The type of saddle you have can make a difference. A small study in 2002 in men showed that cycling with different saddles, more importantly one that was wide enough to prevent compression of the arteries of the seat area (the perineum) was key.
[Schwarzer U, Sommer F, Klotz T et al. Cycling and penile oxygen pressure: the type of saddle matters. Eur Urol 2002;41:139-43.]
Your posture on the bike is also important; a more horizontal sitting posture ie the more stretched out on the bike you are, is associated with more pressure on the genital area and hence reduction of blood flow. A cyclist riding with her body at 30 degrees to the horizontal can experience as much as 70% reduction in blood supply to the genitals. Standing up on the pedals or alternatively cycling on a reclining bike showed resolution of the pressure and improvement in blood supply to the area.

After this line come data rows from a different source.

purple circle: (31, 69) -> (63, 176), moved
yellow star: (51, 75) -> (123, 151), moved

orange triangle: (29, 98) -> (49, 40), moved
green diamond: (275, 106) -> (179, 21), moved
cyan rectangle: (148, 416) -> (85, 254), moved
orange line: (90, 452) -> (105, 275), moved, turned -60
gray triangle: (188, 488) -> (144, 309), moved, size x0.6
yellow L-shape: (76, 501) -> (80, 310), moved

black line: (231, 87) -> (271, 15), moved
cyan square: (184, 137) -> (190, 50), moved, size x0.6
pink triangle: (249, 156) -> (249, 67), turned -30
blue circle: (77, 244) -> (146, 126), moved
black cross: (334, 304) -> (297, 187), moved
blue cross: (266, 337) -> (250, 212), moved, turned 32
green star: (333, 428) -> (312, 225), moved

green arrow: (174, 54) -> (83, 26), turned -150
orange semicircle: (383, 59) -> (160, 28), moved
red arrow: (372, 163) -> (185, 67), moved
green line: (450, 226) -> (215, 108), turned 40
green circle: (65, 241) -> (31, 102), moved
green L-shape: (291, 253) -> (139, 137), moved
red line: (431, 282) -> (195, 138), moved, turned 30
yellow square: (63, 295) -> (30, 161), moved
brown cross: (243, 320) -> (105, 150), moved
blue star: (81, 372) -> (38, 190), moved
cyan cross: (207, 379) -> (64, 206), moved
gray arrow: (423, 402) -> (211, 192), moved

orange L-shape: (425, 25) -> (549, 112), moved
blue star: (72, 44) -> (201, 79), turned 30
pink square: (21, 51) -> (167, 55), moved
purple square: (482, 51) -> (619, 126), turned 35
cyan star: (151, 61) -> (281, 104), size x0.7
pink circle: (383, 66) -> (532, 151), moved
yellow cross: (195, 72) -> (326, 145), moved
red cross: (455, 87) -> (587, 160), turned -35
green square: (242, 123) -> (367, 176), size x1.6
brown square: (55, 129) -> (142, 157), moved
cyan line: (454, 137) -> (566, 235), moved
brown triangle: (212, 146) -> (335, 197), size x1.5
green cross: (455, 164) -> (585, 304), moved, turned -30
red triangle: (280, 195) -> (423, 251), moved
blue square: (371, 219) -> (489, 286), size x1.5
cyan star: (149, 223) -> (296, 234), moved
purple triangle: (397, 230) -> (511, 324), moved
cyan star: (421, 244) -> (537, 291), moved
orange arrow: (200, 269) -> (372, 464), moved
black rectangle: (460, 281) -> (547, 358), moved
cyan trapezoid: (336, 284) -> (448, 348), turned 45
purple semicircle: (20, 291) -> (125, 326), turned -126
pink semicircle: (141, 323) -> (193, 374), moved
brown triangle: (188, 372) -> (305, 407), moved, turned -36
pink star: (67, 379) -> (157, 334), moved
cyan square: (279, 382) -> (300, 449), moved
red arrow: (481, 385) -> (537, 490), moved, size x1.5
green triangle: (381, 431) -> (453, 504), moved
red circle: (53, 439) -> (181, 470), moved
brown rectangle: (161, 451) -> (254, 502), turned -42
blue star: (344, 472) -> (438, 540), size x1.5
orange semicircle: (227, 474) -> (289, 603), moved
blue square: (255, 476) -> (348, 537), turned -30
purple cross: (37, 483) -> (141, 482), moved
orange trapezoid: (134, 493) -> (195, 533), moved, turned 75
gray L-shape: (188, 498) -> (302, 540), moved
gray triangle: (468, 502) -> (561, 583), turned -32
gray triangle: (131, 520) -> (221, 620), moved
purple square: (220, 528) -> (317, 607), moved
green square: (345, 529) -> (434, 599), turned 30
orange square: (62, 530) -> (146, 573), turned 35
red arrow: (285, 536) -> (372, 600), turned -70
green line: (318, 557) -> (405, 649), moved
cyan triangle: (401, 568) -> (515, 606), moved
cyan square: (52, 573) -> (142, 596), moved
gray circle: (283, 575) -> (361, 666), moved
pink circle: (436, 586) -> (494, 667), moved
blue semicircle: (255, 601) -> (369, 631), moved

[Sommer F, Goldstein I, Korda JB. Bicycle riding and erectile dysfunction: a review. J Sex Med 2010;7:2346-58.]
It’s also important to use chamois cream and not wear underwear under cycling shorts as they prevent the technical cycling fabrics from working and trap a layer of moisture next to the skin.
It’s also important to remove sweaty cycling shorts after cycling. They can increase friction on the skin and are a breeding ground for bacteria. Wearing loose clothing after can aid drying and airflow.
Pubic hair is protective to the genital area. It prevents against friction and helps sweat evaporate away from the skin in the area. Waxing, shaving and depilatory creams can damage the top layers of skin and increase the risk of developing ingrowing hairs and infections of the hair follicles.
Gentle washing of the area using soap substitutes (British Cycling recommend Dermol 500) and rinsing well with plain water are recommended. Scrubbing, using exfoliators, sponges and flannels are not recommended as they will irritate the top layers of the skin. When drying the area, pat dry and don’t rub. Use of an unperfumed moisturizer can also help improve skin barrier function.
Don’t ignore any problems if they should occur. Check yourself regularly and get your bike checked at your local bike shop to ensure that it is correctly fit to your body size or adjusted accordingly.